I'd check out the 'exercise' forum and some of the sticky threads at the top to get ideas on general exercises practices. is a great resource for at home-training.

For right now just to get started *any* sort of healthy change is good- again, cutting out low-nutrient/high fat/processed food (or at least cutting it way back), portion size, and starting to move more are great first steps. You don't need a very technical, complicated exercise/weight loss regimen to lose weight, especially at first, just some common sense choices :) Good luck!

03-31-2011, 04:55 PM
Dietary changes are the most important thing to weight loss. Research some of the popular plans and see what sounds the most doable for your tastes and lifestyle.
If you don't want or don't do well with the structure of a plan you can always just make a conscious effort to cut out your problem foods.
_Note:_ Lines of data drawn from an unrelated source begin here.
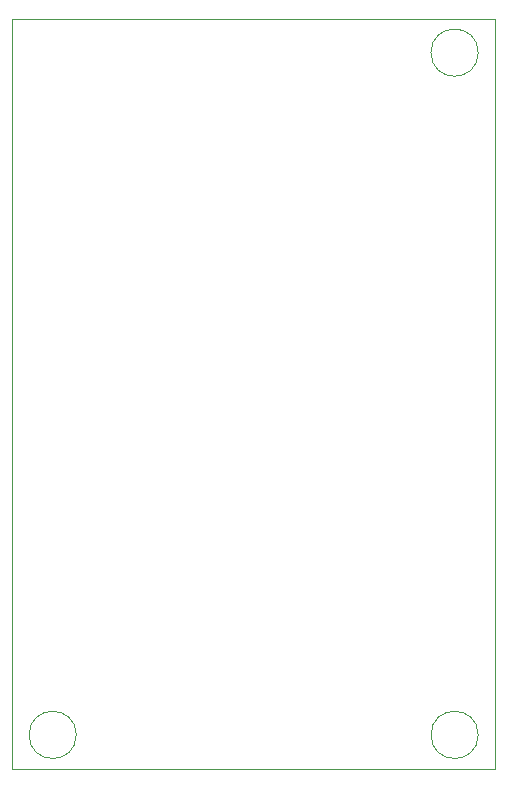
<source format=gbr>
G04 #@! TF.GenerationSoftware,KiCad,Pcbnew,5.1.5+dfsg1-2build2*
G04 #@! TF.CreationDate,2020-07-06T17:32:12+07:00*
G04 #@! TF.ProjectId,esp_wrover_open,6573705f-7772-46f7-9665-725f6f70656e,rev?*
G04 #@! TF.SameCoordinates,Original*
G04 #@! TF.FileFunction,Profile,NP*
%FSLAX46Y46*%
G04 Gerber Fmt 4.6, Leading zero omitted, Abs format (unit mm)*
G04 Created by KiCad (PCBNEW 5.1.5+dfsg1-2build2) date 2020-07-06 17:32:12*
%MOMM*%
%LPD*%
G04 APERTURE LIST*
%ADD10C,0.050000*%
G04 APERTURE END LIST*
D10*
X90420000Y-46882416D02*
G75*
G03X90420000Y-46882416I-2000000J0D01*
G01*
X56390000Y-104647584D02*
G75*
G03X56390000Y-104647584I-2000000J0D01*
G01*
X90420000Y-104647584D02*
G75*
G03X90420000Y-104647584I-2000000J0D01*
G01*
X50980000Y-44000000D02*
X50980000Y-107530000D01*
X91830000Y-107530000D02*
X91830000Y-44000000D01*
X50980000Y-107530000D02*
X91830000Y-107530000D01*
X91830000Y-44000000D02*
X50980000Y-44000000D01*
M02*

</source>
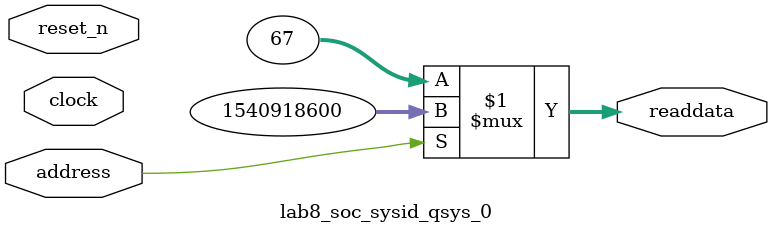
<source format=v>



// synthesis translate_off
`timescale 1ns / 1ps
// synthesis translate_on

// turn off superfluous verilog processor warnings 
// altera message_level Level1 
// altera message_off 10034 10035 10036 10037 10230 10240 10030 

module lab8_soc_sysid_qsys_0 (
               // inputs:
                address,
                clock,
                reset_n,

               // outputs:
                readdata
             )
;

  output  [ 31: 0] readdata;
  input            address;
  input            clock;
  input            reset_n;

  wire    [ 31: 0] readdata;
  //control_slave, which is an e_avalon_slave
  assign readdata = address ? 1540918600 : 67;

endmodule



</source>
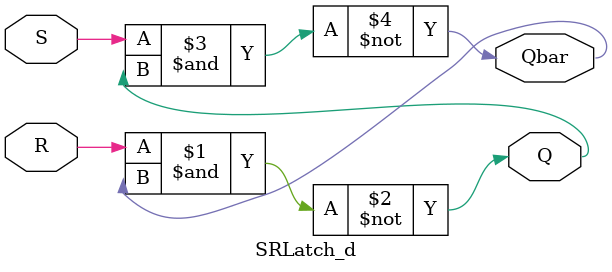
<source format=v>
`timescale 1ns / 1ps


module SRLatch_d(
    input S,R , output Q,Qbar
    );
    
    assign Q    = ~(R & Qbar);
    assign Qbar = ~(S & Q);
    
endmodule

</source>
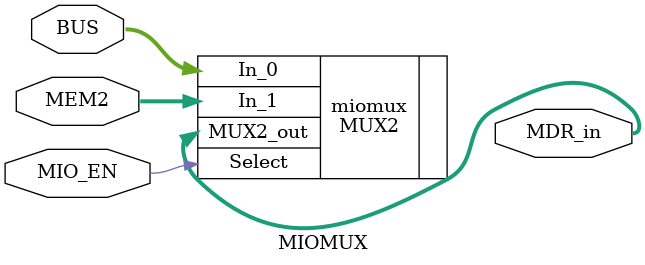
<source format=sv>
module PCMUX(input logic [1:0] PCMUX,
				 input logic [15:0] pc_next, BUS_out, MARMUX,
				 output logic [15:0] pc_in	
);
MUX4 pcmux(.Select(PCMUX), .In_00(pc_next), .In_01(BUS_out), .In_10(MARMUX), .In_11(16'b0000000000000000), .MUX4_out(pc_in));

endmodule

module MIOMUX(input logic MIO_EN,
				input logic [15:0] BUS, MEM2,
				output logic [15:0] MDR_in	
);
MUX2 miomux(.Select(MIO_EN), .In_0(BUS), .In_1(MEM2), .MUX2_out(MDR_in));

endmodule

</source>
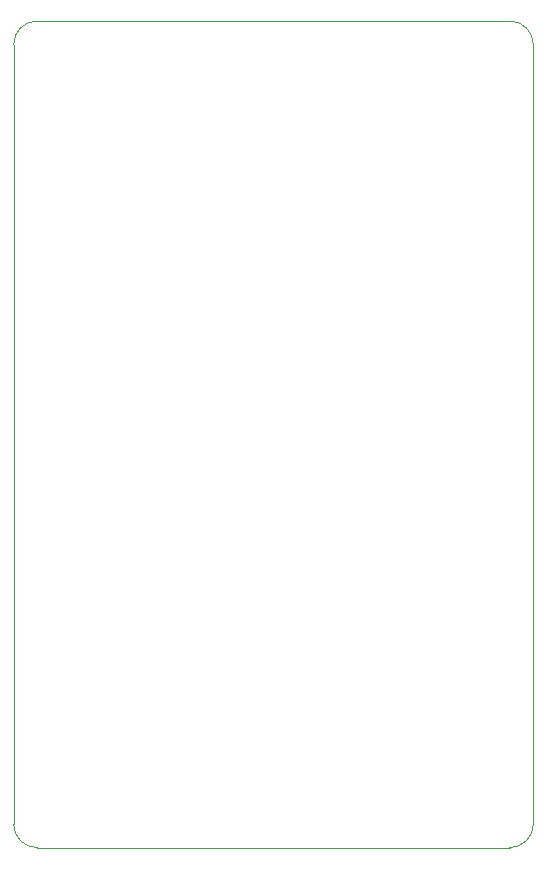
<source format=gbr>
%TF.GenerationSoftware,KiCad,Pcbnew,(6.0.0)*%
%TF.CreationDate,2022-05-13T18:09:15+02:00*%
%TF.ProjectId,Carte Bras ENORME Robot,43617274-6520-4427-9261-7320454e4f52,rev?*%
%TF.SameCoordinates,Original*%
%TF.FileFunction,Profile,NP*%
%FSLAX46Y46*%
G04 Gerber Fmt 4.6, Leading zero omitted, Abs format (unit mm)*
G04 Created by KiCad (PCBNEW (6.0.0)) date 2022-05-13 18:09:15*
%MOMM*%
%LPD*%
G01*
G04 APERTURE LIST*
%TA.AperFunction,Profile*%
%ADD10C,0.100000*%
%TD*%
G04 APERTURE END LIST*
D10*
X187000000Y-35000000D02*
G75*
G03*
X185000000Y-33000000I-1999999J1D01*
G01*
X143000000Y-101000000D02*
X143000000Y-35000000D01*
X145000000Y-33000000D02*
X185000000Y-33000000D01*
X185000000Y-103000000D02*
X145000000Y-103000000D01*
X145000000Y-33000000D02*
G75*
G03*
X143000000Y-35000000I-1J-1999999D01*
G01*
X187000000Y-35000000D02*
X187000000Y-101000000D01*
X185000000Y-103000000D02*
G75*
G03*
X187000000Y-101000000I1J1999999D01*
G01*
X143000000Y-101000000D02*
G75*
G03*
X145000000Y-103000000I1999999J-1D01*
G01*
M02*

</source>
I am lazy when it comes to exercise too. Going to a gym is a pain. I like yoga or pilates. All you need is a dvd and a patch of floor near the tv. No heart pounding, sweaty, jiggling around in front of strangers.

Bonus that it has benefits outside of toning muscle and weightloss, like lowering levels of stress hormones. I need to dust off some dvds myself ;)

03-31-2011, 05:14 PM
I would suggest a pre-workout drink and a multi-vitamin 30 min before the last meal of the day. Pre-workout drinks really help rev up your workouts, especially if you are planning on doing a little weight lifting. To tighten up, you need to find out your target heart rate to burn fat and do that for 30 min and then find your target heart rate for cardio and do that for 30 min and then also do 15-20 min of weight training. Right now I'm on the fat smash diet, I'm barely flowing the plan and in 3 weeks i've lost 8lbs and your suppose to lose 12. However, I've been eating way more than the plan permits.